Despite advances in mining technology, mountain ranges prove notoriously difficult environments in the hunt for valuable minerals. Now a new three-dimensional mapping method is uncovering untold riches.
Though technology has taken much of the guesswork out of mining, mountain ranges are still notoriously difficult environments in which to hunt for valuable minerals. Various methods used to draw a picture of the underground environment, including the measurement of gravitational and magnetic fields, are easily thrown off by factors such as changes in topography height, surrounding temperature, and barometric pressure.
Lev Eppelbaum of Tel Aviv University's Department of Geophysics and Planetary Sciences has developed a new method for processing and analysing complex environments in the face of these challenges. Combining new physical-mathematical approaches with their own advanced software -- which brings together all available analysis in the same three-dimensional image -- the researchers were able to overcome the difficulties posed by mountainous regions, successfully uncovering new mineral reserves.

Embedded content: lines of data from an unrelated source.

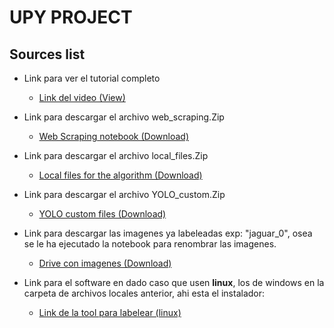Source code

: # UPY PROJECT 
## Sources list


* Link para ver el tutorial completo
	- [Link del video (View)](https://www.youtube.com/playlist?list=PLP1pGkh-tN1B0fcosHdZLWZkhhnEB6xUm)


* Link para descargar el archivo web_scraping.Zip
 
	- [Web Scraping notebook (Download)](https://drive.google.com/file/d/10UHd2kdBjgw7-5Tsqqjb-FadA8Z80RBt/view)

* Link para descargar el archivo local_files.Zip 
	- [Local files for the algorithm (Download)](https://drive.google.com/file/d/1mJWbrItXURVu411AieHOUMvGitEOZZUc/view)

* Link para descargar el archivo YOLO_custom.Zip 
	- [YOLO custom files (Download)](https://drive.google.com/file/d/1gMd_JwfgOF-4kFakKjQrXiP68r2Y-0Fd/view)

* Link para descargar las imagenes ya labeleadas exp: "jaguar_0", osea se le ha ejecutado la notebook para renombrar las imagenes.
	- [Drive con imagenes (Download)](https://drive.google.com/drive/folders/1U7bozUyIZrOago1dTvKxfn30i45sTpl7?usp=sharing)
* Link para el software en dado caso que usen **linux**, los de windows en la carpeta de archivos locales anterior, ahi esta el instalador:
	- [Link de la tool para labelear (linux)](https://github.com/tzutalin/labelImg)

Prof. Eppelbaum began working on his methodology with the late Prof. Boris Khesin of Ben Gurion University. Presented at the European Geosciences Conference in Vienna and in their book Geophysical Studies in the Caucasus, the method has already uncovered a previously unknown polymetallic reserve on the southern slope of the Caucasus, part of a vast mountain range between Europe and Asia that stretches from the Black to the Caspian Seas. The reserves include copper, zinc, lead, aluminium, and a mixture of gold and silver, Prof. Eppelbaum says.
In the hunt for underground metals or other resources like oil, gas, or water, geophysical fields such as gravity, magnetics, temperature, polarization, and electromagnetism play crucial roles. For example, the density of polymetallic ore -- which consists of more than one metal -- exceeds that of the surrounding rocks, creating a gravity anomaly. Although a 3D gravity analysis may then be used to decode these environmental cues, reserves do not reveal themselves that easily.
- After the environmental analysis, you must calculate the different types of background 'noise,' "Prof. Eppelbaum observes, such as the complexity of the topography, environmental characteristics, and more. Mountain ranges present particularly difficult terrain for this kind of calculation.
In order to circumvent these issues, Profs. Eppelbaum and Khesin improved current methods of geophysical analysis. They developed new mathematical approaches to process the information gathered from already-existing technology and from their own specially-designed software which allows the user to interpret all the information in a cohesive 3D image. "This 3D combined modelling software, which we programmed ourselves, enables scientists to see the buried targets more clearly," says Prof. Eppelbaum.
Prof. Eppelbaum believes they have discovered more than 500,000 tons of previously undiscovered polymetallic ore in the Caucasus mountainside in a single ore deposit. Other zones that could contain ore reserves have also been identified by the new methodology.
An expert in the Caucasus Mountains, Prof. Eppelbaum says that this technique can be applied to any region of the world, but most effectively in mountainous regions such as the Appalachian Mountains in the US and Canada or the Alps in Europe. Dr. Eppelbaum plans to develop collaborations with international geophysicists in an effort to discover new reserves around the world. "These reserves are very valuable resources for countries to discover," he says.